Future Outlook and Potential Consequences
De la Vega warns that the coming year might see a surge in strike notices as democratically elected unions seek better wages and working conditions amidst financial limitations for businesses.
- Potential Strike Increase: Economic constraints on companies may lead to more strikes as unions demand higher salaries and improved benefits.
- Job Losses: Stricter labor conditions and increased nominal costs could result in formal job losses, especially given that over 50% of the economically active population works in informal jobs, according to INEGI data.
Policy Recommendations
De la Vega proposes that Mexico adopt targeted support for smaller businesses, similar to policies in countries like Spain. This could include credit access and tax incentives, along with a distinct legal framework for smaller enterprises.

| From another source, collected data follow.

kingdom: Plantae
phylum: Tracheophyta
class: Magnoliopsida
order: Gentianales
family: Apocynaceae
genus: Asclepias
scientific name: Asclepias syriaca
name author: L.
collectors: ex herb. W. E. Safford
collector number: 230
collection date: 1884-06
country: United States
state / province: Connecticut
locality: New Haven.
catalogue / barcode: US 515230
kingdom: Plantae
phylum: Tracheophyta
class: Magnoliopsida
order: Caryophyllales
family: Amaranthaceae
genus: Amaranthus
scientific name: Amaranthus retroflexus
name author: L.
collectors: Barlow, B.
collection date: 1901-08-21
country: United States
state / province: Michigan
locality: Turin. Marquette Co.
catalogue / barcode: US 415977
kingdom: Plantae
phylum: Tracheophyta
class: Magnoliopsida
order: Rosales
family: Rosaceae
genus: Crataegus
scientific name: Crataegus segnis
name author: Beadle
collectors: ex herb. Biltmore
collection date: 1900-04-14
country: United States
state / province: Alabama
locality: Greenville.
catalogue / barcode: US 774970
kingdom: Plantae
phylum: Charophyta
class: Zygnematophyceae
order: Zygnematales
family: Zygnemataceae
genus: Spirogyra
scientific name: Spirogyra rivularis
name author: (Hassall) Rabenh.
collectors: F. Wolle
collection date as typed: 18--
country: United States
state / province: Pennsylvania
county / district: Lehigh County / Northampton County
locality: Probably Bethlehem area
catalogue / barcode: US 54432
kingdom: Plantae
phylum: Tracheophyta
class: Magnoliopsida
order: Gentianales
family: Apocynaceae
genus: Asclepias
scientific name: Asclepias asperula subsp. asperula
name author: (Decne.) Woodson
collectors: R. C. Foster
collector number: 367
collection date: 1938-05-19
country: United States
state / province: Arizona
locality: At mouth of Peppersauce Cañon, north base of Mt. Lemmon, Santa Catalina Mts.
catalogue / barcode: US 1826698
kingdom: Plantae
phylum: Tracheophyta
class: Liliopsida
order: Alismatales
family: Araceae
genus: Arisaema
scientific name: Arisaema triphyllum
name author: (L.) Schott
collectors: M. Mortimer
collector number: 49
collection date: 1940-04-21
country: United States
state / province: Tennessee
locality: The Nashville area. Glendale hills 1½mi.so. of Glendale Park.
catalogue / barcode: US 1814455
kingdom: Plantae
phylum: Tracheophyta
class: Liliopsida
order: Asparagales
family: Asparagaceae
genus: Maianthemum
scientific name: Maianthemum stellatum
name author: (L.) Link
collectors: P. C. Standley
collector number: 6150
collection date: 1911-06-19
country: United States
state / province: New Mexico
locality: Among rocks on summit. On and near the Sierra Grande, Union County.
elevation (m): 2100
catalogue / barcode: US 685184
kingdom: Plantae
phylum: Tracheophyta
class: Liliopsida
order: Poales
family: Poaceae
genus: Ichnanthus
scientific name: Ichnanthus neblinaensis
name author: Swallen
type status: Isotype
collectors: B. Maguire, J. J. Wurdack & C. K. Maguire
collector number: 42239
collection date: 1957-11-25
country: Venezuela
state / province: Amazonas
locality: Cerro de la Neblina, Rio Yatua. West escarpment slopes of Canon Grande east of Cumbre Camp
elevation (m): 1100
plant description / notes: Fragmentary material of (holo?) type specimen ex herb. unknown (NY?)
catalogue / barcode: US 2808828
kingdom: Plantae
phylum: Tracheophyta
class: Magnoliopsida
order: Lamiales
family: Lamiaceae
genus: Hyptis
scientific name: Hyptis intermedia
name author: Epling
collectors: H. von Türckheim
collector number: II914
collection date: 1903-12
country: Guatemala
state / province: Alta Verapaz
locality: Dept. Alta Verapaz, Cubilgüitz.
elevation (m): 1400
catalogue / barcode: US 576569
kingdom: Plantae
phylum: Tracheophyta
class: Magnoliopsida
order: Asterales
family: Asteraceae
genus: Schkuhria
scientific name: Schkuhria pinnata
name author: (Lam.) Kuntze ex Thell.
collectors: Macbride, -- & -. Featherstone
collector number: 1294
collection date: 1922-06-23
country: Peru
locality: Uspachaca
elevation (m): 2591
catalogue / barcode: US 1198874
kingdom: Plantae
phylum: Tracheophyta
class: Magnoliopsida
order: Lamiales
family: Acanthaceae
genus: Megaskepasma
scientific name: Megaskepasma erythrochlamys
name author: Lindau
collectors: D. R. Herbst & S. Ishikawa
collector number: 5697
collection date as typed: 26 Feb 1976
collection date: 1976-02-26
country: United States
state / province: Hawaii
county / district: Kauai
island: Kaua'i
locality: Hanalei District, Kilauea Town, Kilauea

He emphasizes that fostering formal employment through labor law flexibility would prevent further technical stoppages and preserve formal jobs, echoing the World Bank’s assertion that “greater labor law flexibility leads to more formal employment.”
Key Questions and Answers
- What are technical stoppages? Technical stoppages, or paros técnicos, are temporary work halts where employees do not work but maintain their employment status while companies assess the evolving economic and regulatory landscape.
- Which industries are most affected? The automotive and auto parts sectors have experienced the most widespread technical stoppages due to economic uncertainty, export declines, and T-MEC review tensions.
- What are the causes of these stoppages? The primary factors include economic uncertainty, reduced exports, T-MEC review anxieties, and increased labor costs from recent reforms.
- What are the potential consequences? There’s a risk of job losses, particularly in the formal sector where over 50% of the economically active population works informally.
- What policy changes are suggested? Implementing targeted support for smaller businesses, such as credit access and tax incentives, along with a distinct legal framework for these enterprises.